Work required – The answer must be every entry below, word for word, with the pictures left out.

(Pictures paired with source code)

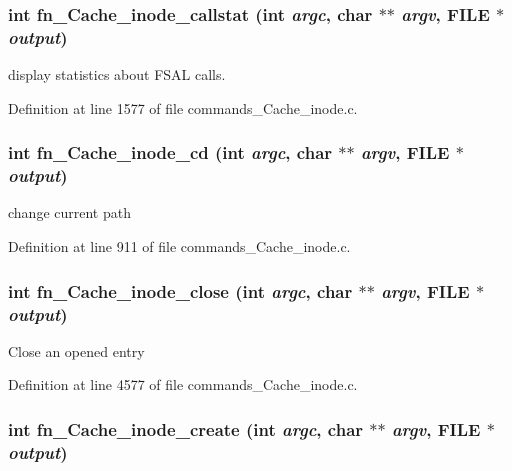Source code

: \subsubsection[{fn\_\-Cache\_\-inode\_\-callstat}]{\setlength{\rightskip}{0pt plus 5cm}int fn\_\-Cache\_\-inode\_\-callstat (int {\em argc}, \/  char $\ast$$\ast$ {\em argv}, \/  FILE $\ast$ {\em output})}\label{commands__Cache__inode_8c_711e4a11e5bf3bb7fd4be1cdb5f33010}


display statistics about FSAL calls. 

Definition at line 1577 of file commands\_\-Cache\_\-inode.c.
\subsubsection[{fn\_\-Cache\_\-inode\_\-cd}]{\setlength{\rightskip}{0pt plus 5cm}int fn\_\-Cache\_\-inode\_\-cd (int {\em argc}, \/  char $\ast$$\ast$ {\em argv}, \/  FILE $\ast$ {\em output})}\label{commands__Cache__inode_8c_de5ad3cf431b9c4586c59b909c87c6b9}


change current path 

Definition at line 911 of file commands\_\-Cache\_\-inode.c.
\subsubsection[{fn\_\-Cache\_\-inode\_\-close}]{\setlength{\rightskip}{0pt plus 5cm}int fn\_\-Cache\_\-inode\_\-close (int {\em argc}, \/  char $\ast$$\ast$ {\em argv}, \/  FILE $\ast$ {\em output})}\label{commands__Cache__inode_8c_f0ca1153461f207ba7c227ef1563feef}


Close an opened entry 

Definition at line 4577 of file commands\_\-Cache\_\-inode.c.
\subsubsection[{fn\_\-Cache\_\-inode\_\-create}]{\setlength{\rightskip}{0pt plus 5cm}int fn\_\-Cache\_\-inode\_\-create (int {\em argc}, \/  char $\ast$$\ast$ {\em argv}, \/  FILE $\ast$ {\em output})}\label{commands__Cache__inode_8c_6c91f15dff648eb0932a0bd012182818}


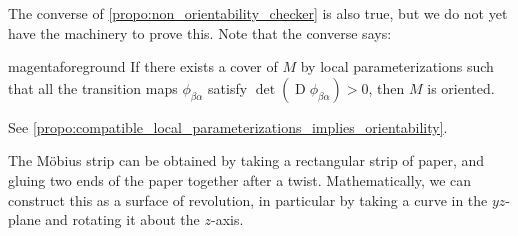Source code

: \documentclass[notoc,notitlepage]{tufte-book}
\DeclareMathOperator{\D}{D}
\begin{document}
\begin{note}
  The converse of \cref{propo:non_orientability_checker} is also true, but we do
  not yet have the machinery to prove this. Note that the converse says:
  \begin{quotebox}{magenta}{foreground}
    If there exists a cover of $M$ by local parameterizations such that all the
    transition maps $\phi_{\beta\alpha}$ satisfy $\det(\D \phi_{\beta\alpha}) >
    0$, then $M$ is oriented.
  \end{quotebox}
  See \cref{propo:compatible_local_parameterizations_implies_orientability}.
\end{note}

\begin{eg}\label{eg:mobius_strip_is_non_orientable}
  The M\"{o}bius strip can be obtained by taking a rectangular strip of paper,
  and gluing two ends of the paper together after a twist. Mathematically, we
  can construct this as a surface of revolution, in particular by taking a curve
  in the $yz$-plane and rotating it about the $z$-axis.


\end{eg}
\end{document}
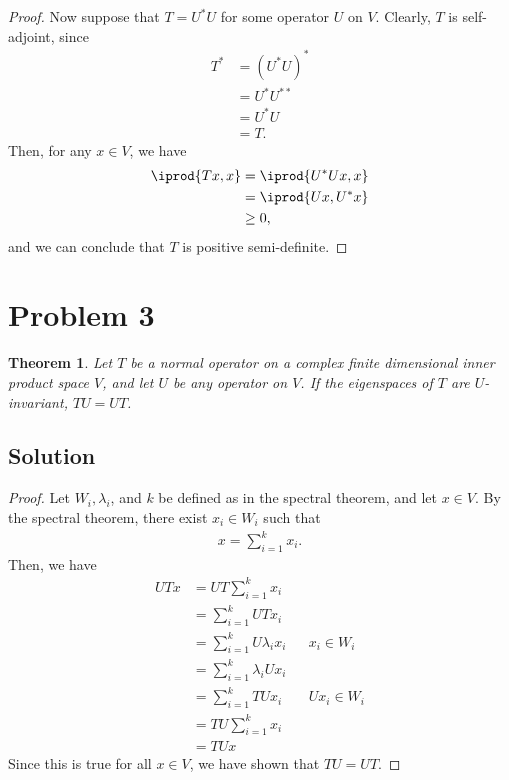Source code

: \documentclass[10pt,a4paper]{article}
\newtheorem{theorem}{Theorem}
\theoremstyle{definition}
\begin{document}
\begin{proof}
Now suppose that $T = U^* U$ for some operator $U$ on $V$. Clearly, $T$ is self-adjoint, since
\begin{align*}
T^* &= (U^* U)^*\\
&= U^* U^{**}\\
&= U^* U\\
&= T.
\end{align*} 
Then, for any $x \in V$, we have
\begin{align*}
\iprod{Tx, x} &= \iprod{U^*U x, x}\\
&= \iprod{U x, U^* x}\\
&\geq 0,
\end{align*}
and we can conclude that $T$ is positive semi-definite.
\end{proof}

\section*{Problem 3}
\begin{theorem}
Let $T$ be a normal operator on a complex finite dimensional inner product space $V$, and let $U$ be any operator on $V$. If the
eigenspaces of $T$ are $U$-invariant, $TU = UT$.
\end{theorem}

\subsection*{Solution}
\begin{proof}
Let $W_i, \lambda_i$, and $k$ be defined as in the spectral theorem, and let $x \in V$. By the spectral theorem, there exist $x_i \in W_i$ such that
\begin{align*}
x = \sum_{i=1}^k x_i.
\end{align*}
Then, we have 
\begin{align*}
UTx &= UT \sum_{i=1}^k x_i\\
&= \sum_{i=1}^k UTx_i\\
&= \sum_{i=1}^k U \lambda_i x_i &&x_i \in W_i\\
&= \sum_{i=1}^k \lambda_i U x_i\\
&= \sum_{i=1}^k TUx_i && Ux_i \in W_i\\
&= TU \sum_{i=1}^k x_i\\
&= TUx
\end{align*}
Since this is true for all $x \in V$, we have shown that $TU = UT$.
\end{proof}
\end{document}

Written response –
Source code

: \subsubsection[{fn\_\-Cache\_\-inode\_\-callstat}]{\setlength{\rightskip}{0pt plus 5cm}int fn\_\-Cache\_\-inode\_\-callstat (int {\em argc}, \/  char $\ast$$\ast$ {\em argv}, \/  FILE $\ast$ {\em output})}\label{commands__Cache__inode_8c_711e4a11e5bf3bb7fd4be1cdb5f33010}


display statistics about FSAL calls. 

Definition at line 1577 of file commands\_\-Cache\_\-inode.c.
\subsubsection[{fn\_\-Cache\_\-inode\_\-cd}]{\setlength{\rightskip}{0pt plus 5cm}int fn\_\-Cache\_\-inode\_\-cd (int {\em argc}, \/  char $\ast$$\ast$ {\em argv}, \/  FILE $\ast$ {\em output})}\label{commands__Cache__inode_8c_de5ad3cf431b9c4586c59b909c87c6b9}


change current path 

Definition at line 911 of file commands\_\-Cache\_\-inode.c.
\subsubsection[{fn\_\-Cache\_\-inode\_\-close}]{\setlength{\rightskip}{0pt plus 5cm}int fn\_\-Cache\_\-inode\_\-close (int {\em argc}, \/  char $\ast$$\ast$ {\em argv}, \/  FILE $\ast$ {\em output})}\label{commands__Cache__inode_8c_f0ca1153461f207ba7c227ef1563feef}


Close an opened entry 

Definition at line 4577 of file commands\_\-Cache\_\-inode.c.
\subsubsection[{fn\_\-Cache\_\-inode\_\-create}]{\setlength{\rightskip}{0pt plus 5cm}int fn\_\-Cache\_\-inode\_\-create (int {\em argc}, \/  char $\ast$$\ast$ {\em argv}, \/  FILE $\ast$ {\em output})}\label{commands__Cache__inode_8c_6c91f15dff648eb0932a0bd012182818}


Source code

: \documentclass[notoc,notitlepage]{tufte-book}
\DeclareMathOperator{\D}{D}
\begin{document}
\begin{note}
  The converse of \cref{propo:non_orientability_checker} is also true, but we do
  not yet have the machinery to prove this. Note that the converse says:
  \begin{quotebox}{magenta}{foreground}
    If there exists a cover of $M$ by local parameterizations such that all the
    transition maps $\phi_{\beta\alpha}$ satisfy $\det(\D \phi_{\beta\alpha}) >
    0$, then $M$ is oriented.
  \end{quotebox}
  See \cref{propo:compatible_local_parameterizations_implies_orientability}.
\end{note}

\begin{eg}\label{eg:mobius_strip_is_non_orientable}
  The M\"{o}bius strip can be obtained by taking a rectangular strip of paper,
  and gluing two ends of the paper together after a twist. Mathematically, we
  can construct this as a surface of revolution, in particular by taking a curve
  in the $yz$-plane and rotating it about the $z$-axis.


\end{eg}
\end{document}
Source code

: \documentclass[10pt,a4paper]{article}
\newtheorem{theorem}{Theorem}
\theoremstyle{definition}
\begin{document}
\begin{proof}
Now suppose that $T = U^* U$ for some operator $U$ on $V$. Clearly, $T$ is self-adjoint, since
\begin{align*}
T^* &= (U^* U)^*\\
&= U^* U^{**}\\
&= U^* U\\
&= T.
\end{align*} 
Then, for any $x \in V$, we have
\begin{align*}
\iprod{Tx, x} &= \iprod{U^*U x, x}\\
&= \iprod{U x, U^* x}\\
&\geq 0,
\end{align*}
and we can conclude that $T$ is positive semi-definite.
\end{proof}

\section*{Problem 3}
\begin{theorem}
Let $T$ be a normal operator on a complex finite dimensional inner product space $V$, and let $U$ be any operator on $V$. If the
eigenspaces of $T$ are $U$-invariant, $TU = UT$.
\end{theorem}

\subsection*{Solution}
\begin{proof}
Let $W_i, \lambda_i$, and $k$ be defined as in the spectral theorem, and let $x \in V$. By the spectral theorem, there exist $x_i \in W_i$ such that
\begin{align*}
x = \sum_{i=1}^k x_i.
\end{align*}
Then, we have 
\begin{align*}
UTx &= UT \sum_{i=1}^k x_i\\
&= \sum_{i=1}^k UTx_i\\
&= \sum_{i=1}^k U \lambda_i x_i &&x_i \in W_i\\
&= \sum_{i=1}^k \lambda_i U x_i\\
&= \sum_{i=1}^k TUx_i && Ux_i \in W_i\\
&= TU \sum_{i=1}^k x_i\\
&= TUx
\end{align*}
Since this is true for all $x \in V$, we have shown that $TU = UT$.
\end{proof}
\end{document}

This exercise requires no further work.